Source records
- - - - -
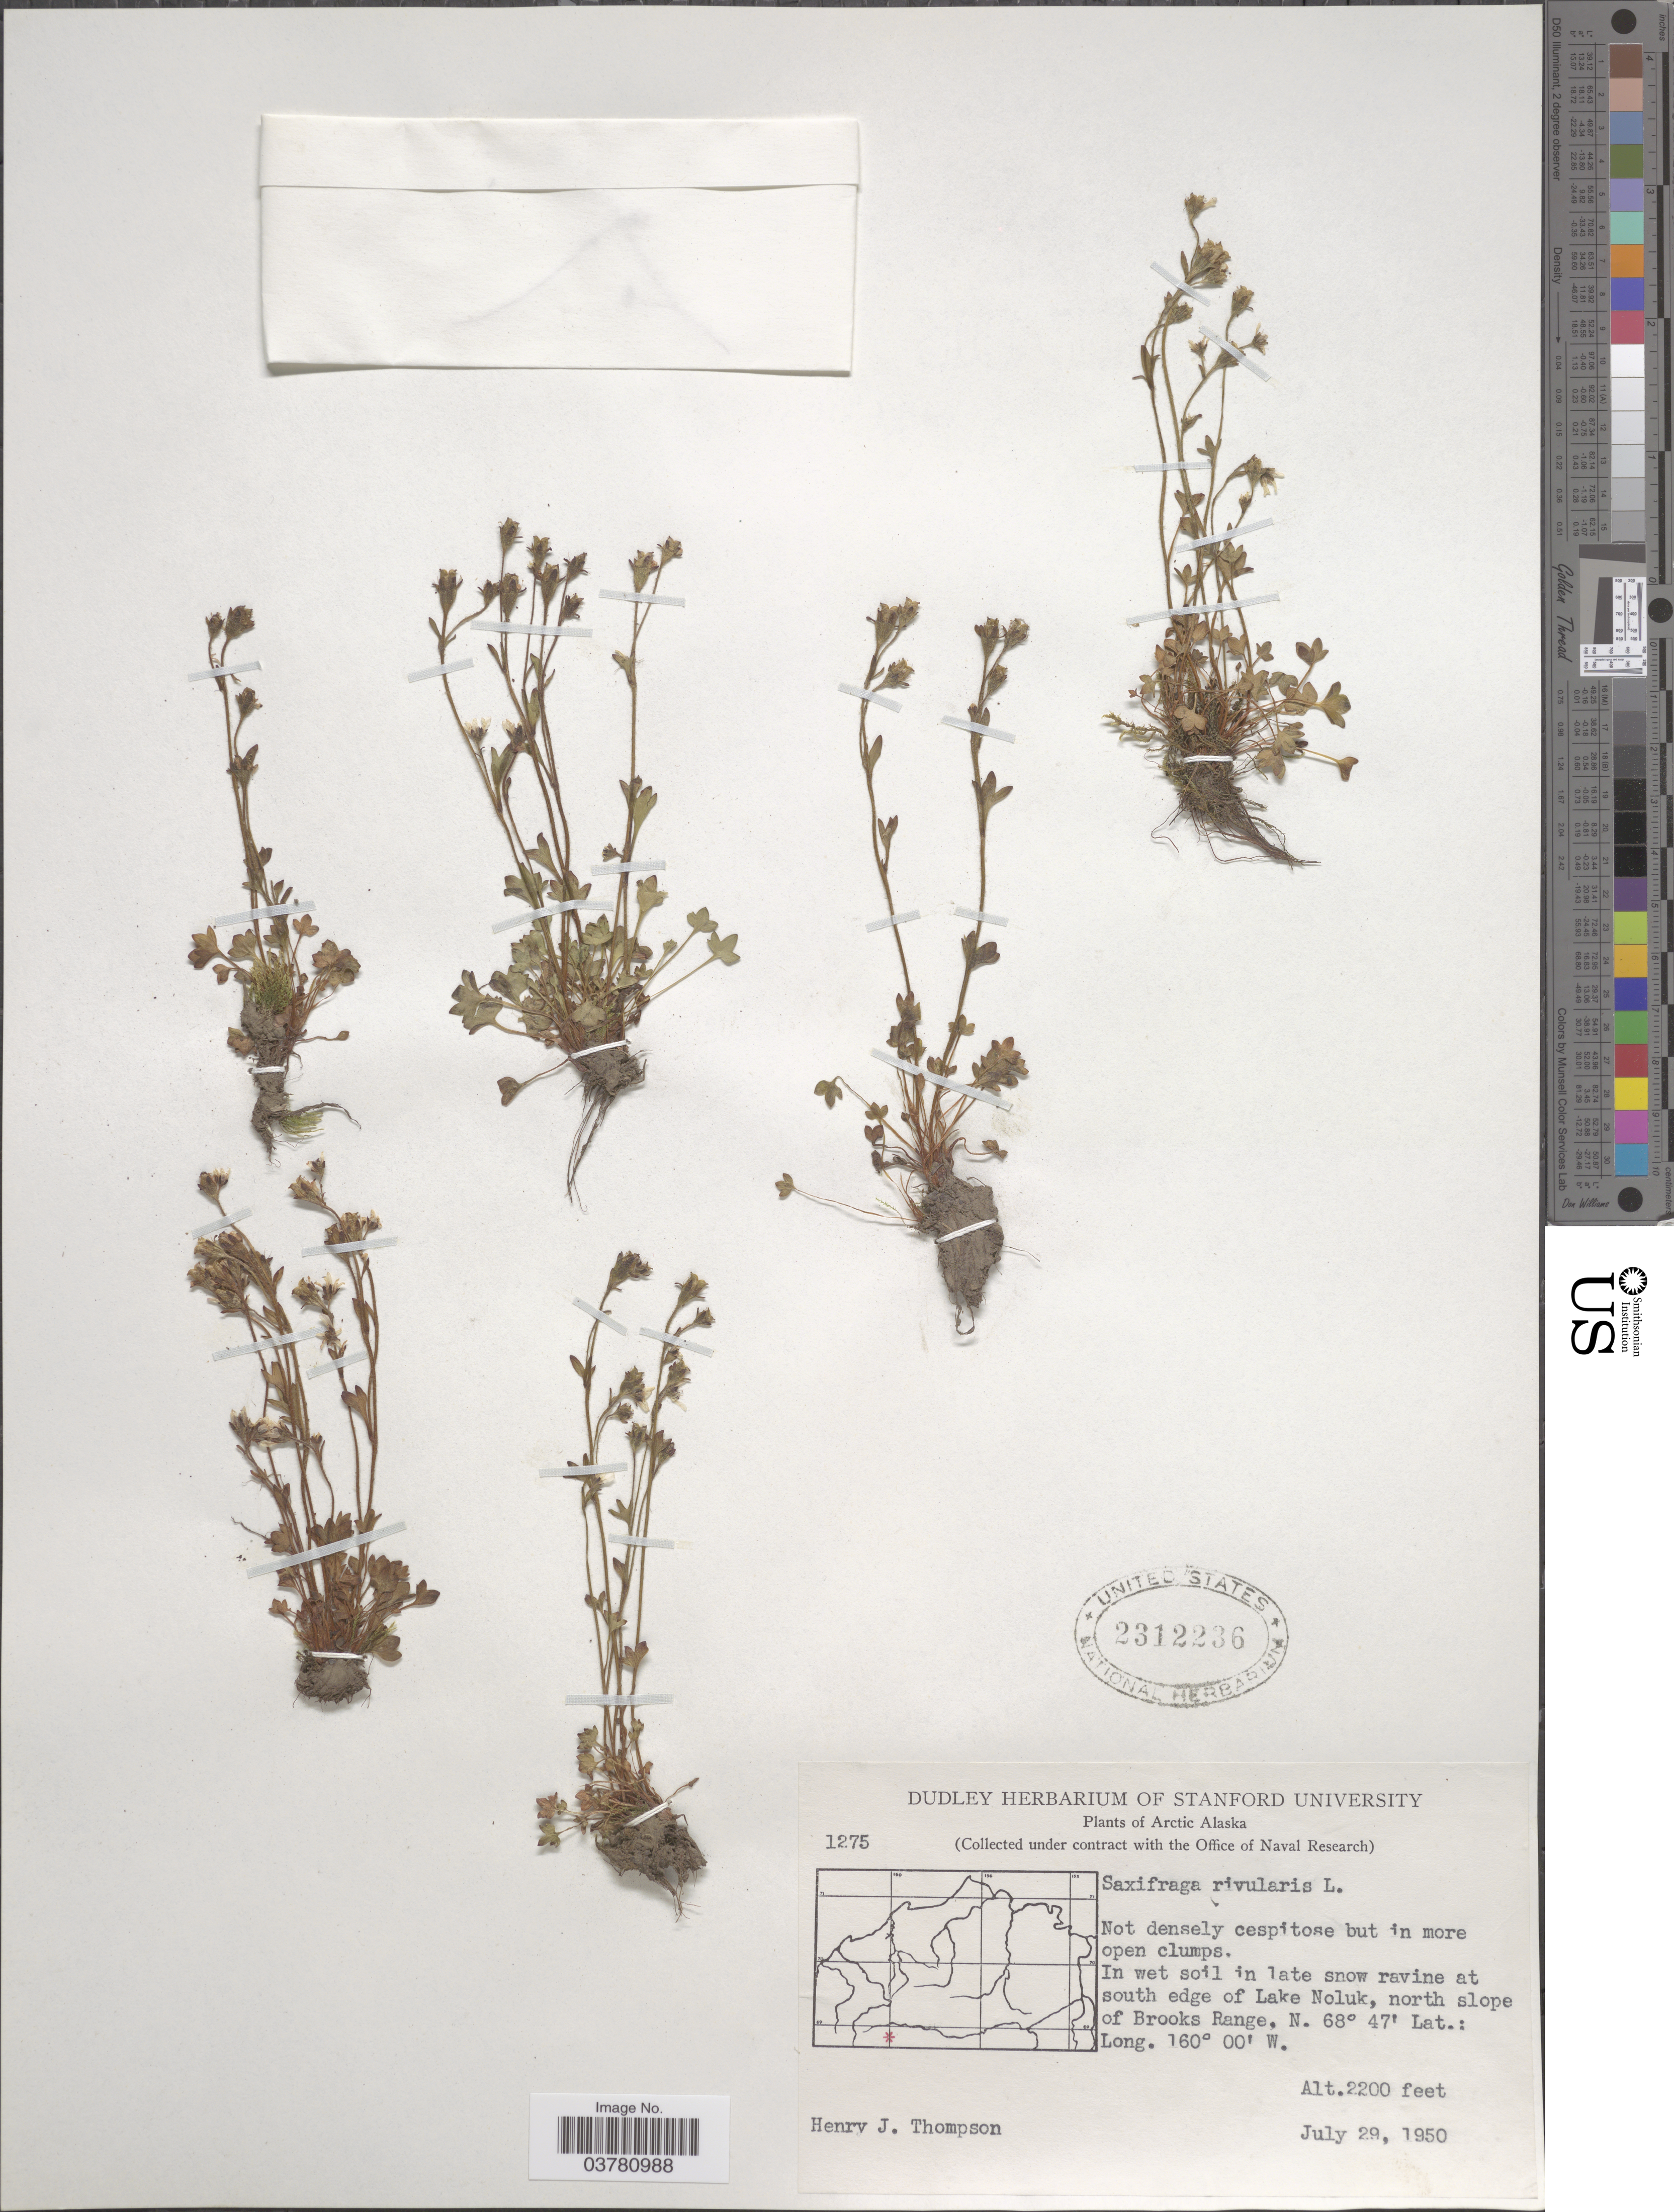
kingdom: Plantae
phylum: Tracheophyta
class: Magnoliopsida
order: Saxifragales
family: Saxifragaceae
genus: Saxifraga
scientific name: Saxifraga rivularis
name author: L.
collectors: H. J. Thompson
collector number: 1275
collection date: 1950-07-29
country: United States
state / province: Alaska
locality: Arctic Alaska. In wet soil in late snow ravine at south edge of Lake Noluk, north slope of Brooks Range.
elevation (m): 671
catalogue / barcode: US 2312236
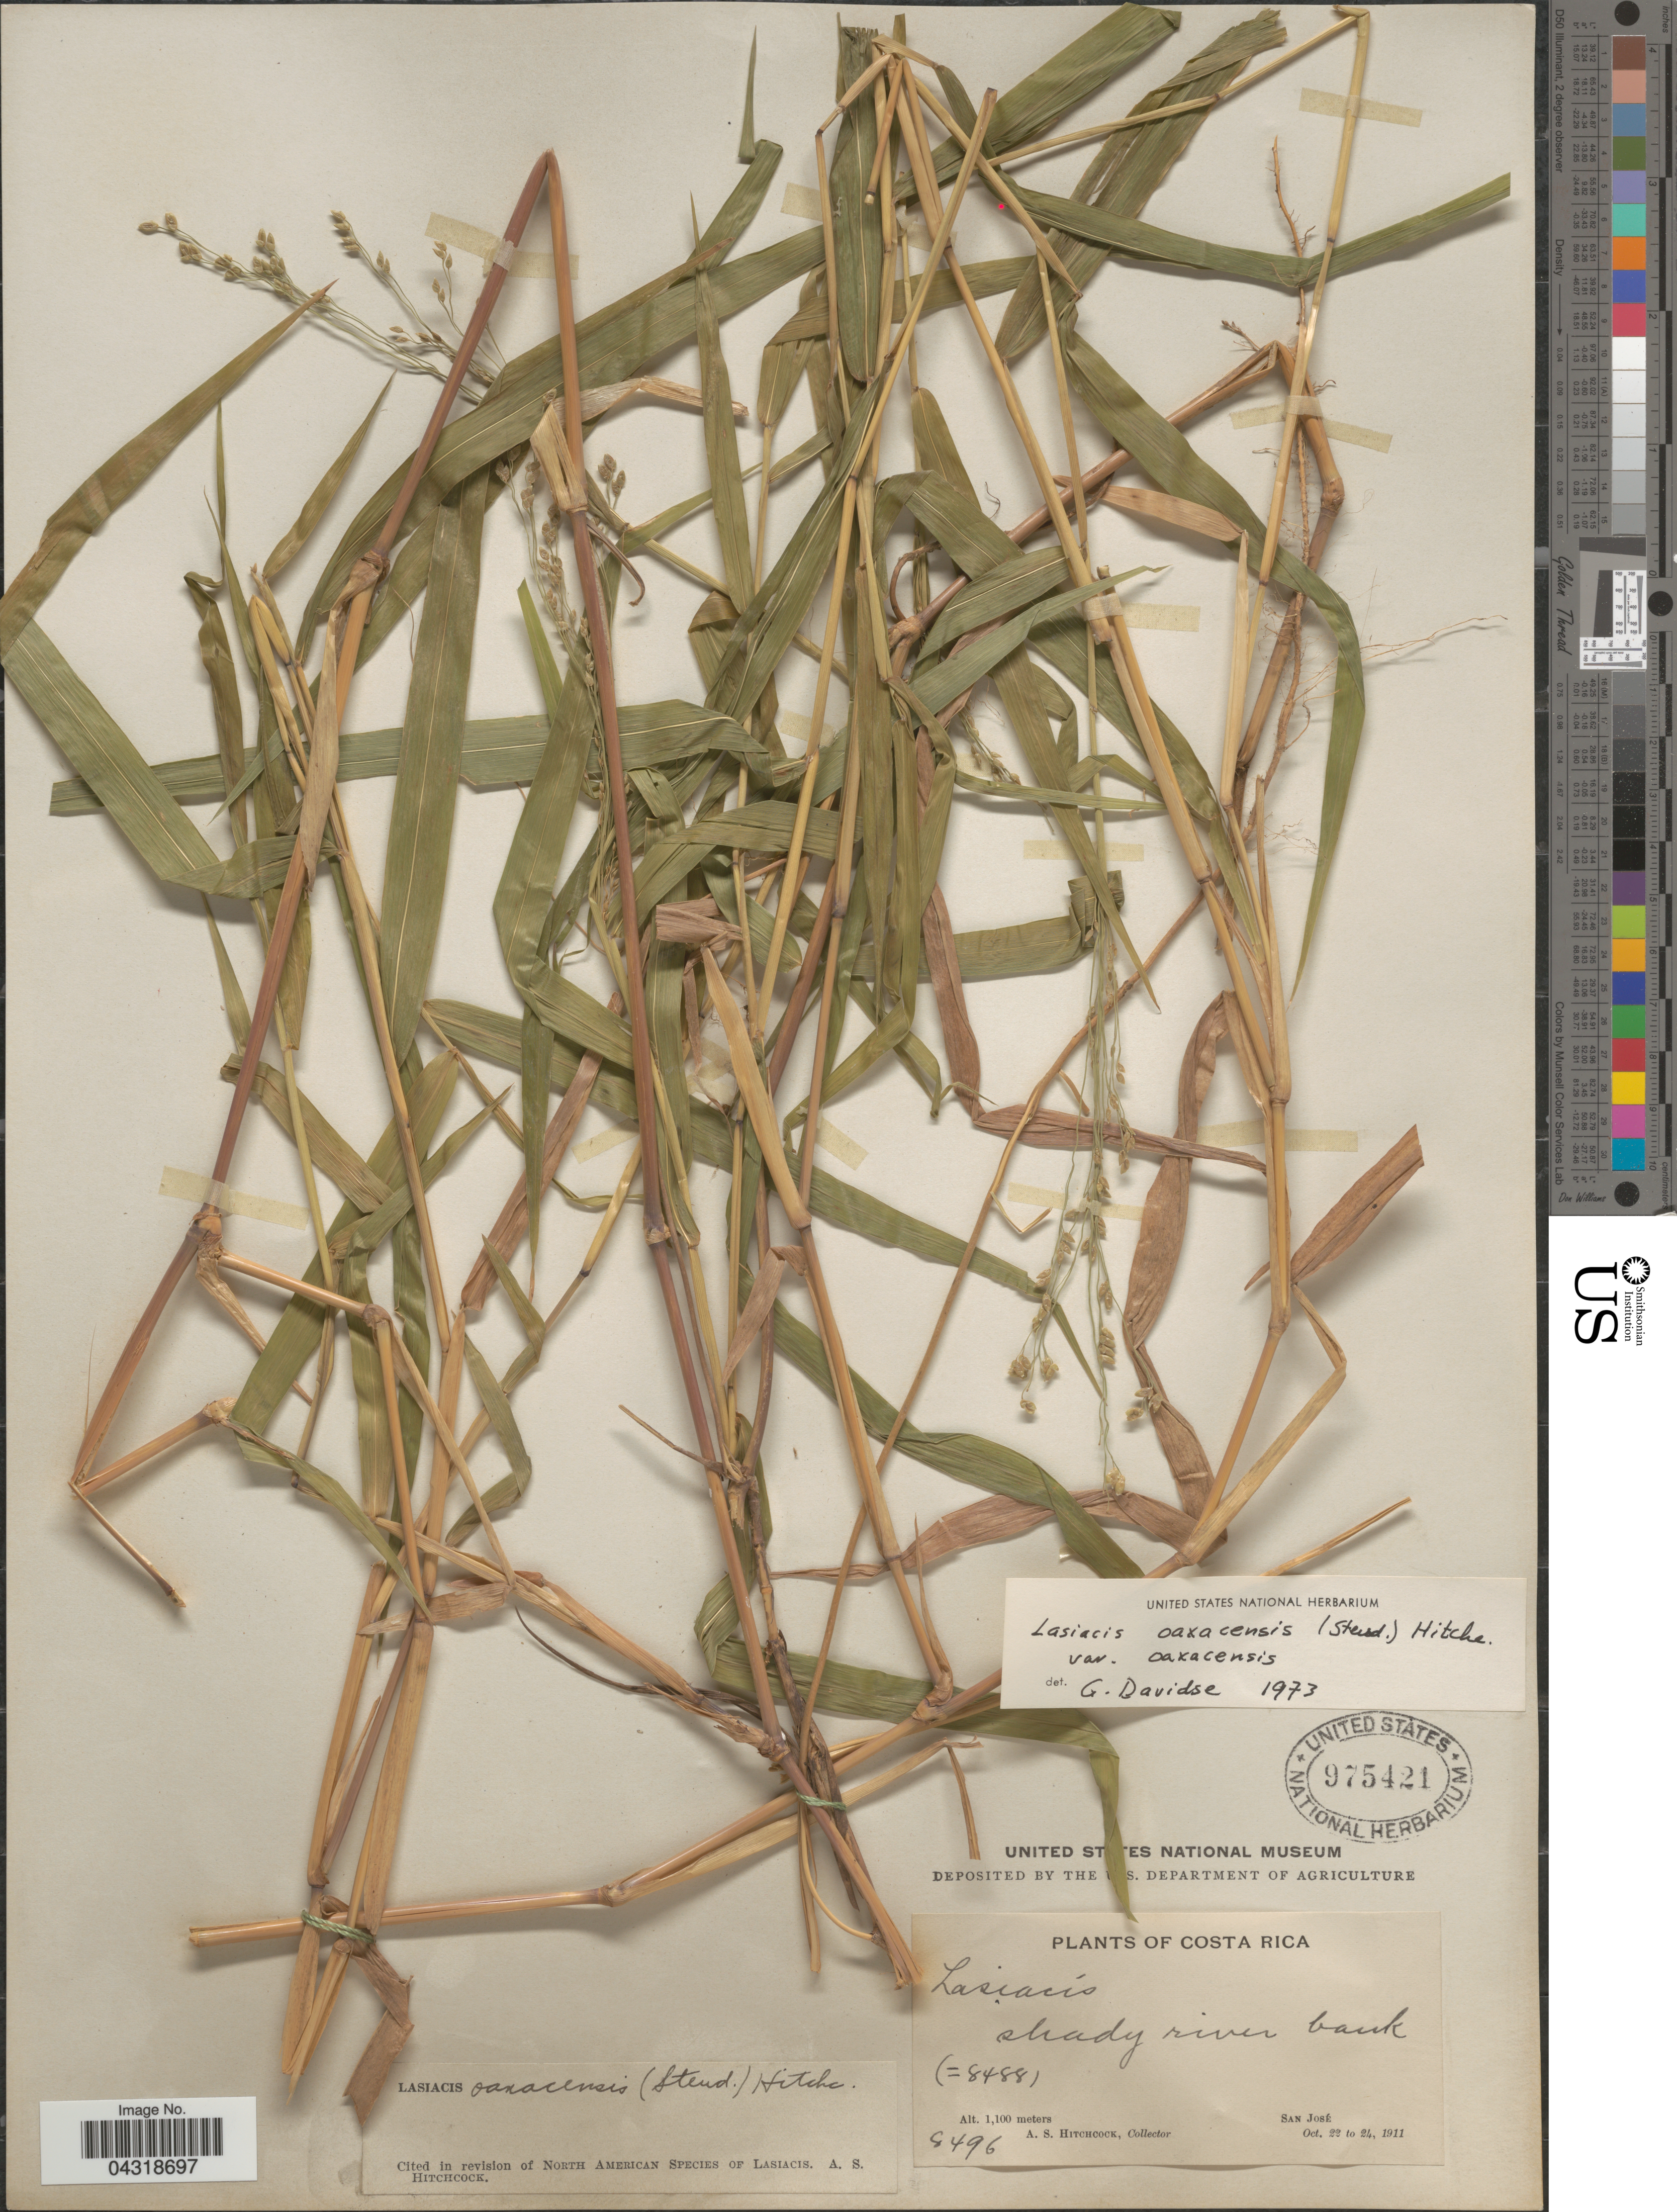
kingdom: Plantae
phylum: Tracheophyta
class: Liliopsida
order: Poales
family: Poaceae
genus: Lasiacis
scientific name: Lasiacis oaxacensis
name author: (Steud.) Hitchc.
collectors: A. S. Hitchcock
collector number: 8496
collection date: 1911-10-22/1911-10-24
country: Costa Rica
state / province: San José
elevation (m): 1100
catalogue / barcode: US 975421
- - - - -
• [Exercise instructions]: Copy out the records from the line with "name author: L." through the end, swapping every "collector number" for "field number" and keeping everything else the same. Omit the pictures.

• [Result of this task]:
name author: L.
collectors: H. J. Thompson
field number: 1275
collection date: 1950-07-29
country: United States
state / province: Alaska
locality: Arctic Alaska. In wet soil in late snow ravine at south edge of Lake Noluk, north slope of Brooks Range.
elevation (m): 671
catalogue / barcode: US 2312236
kingdom: Plantae
phylum: Tracheophyta
class: Liliopsida
order: Poales
family: Poaceae
genus: Lasiacis
scientific name: Lasiacis oaxacensis
name author: (Steud.) Hitchc.
collectors: A. S. Hitchcock
field number: 8496
collection date: 1911-10-22/1911-10-24
country: Costa Rica
state / province: San José
elevation (m): 1100
catalogue / barcode: US 975421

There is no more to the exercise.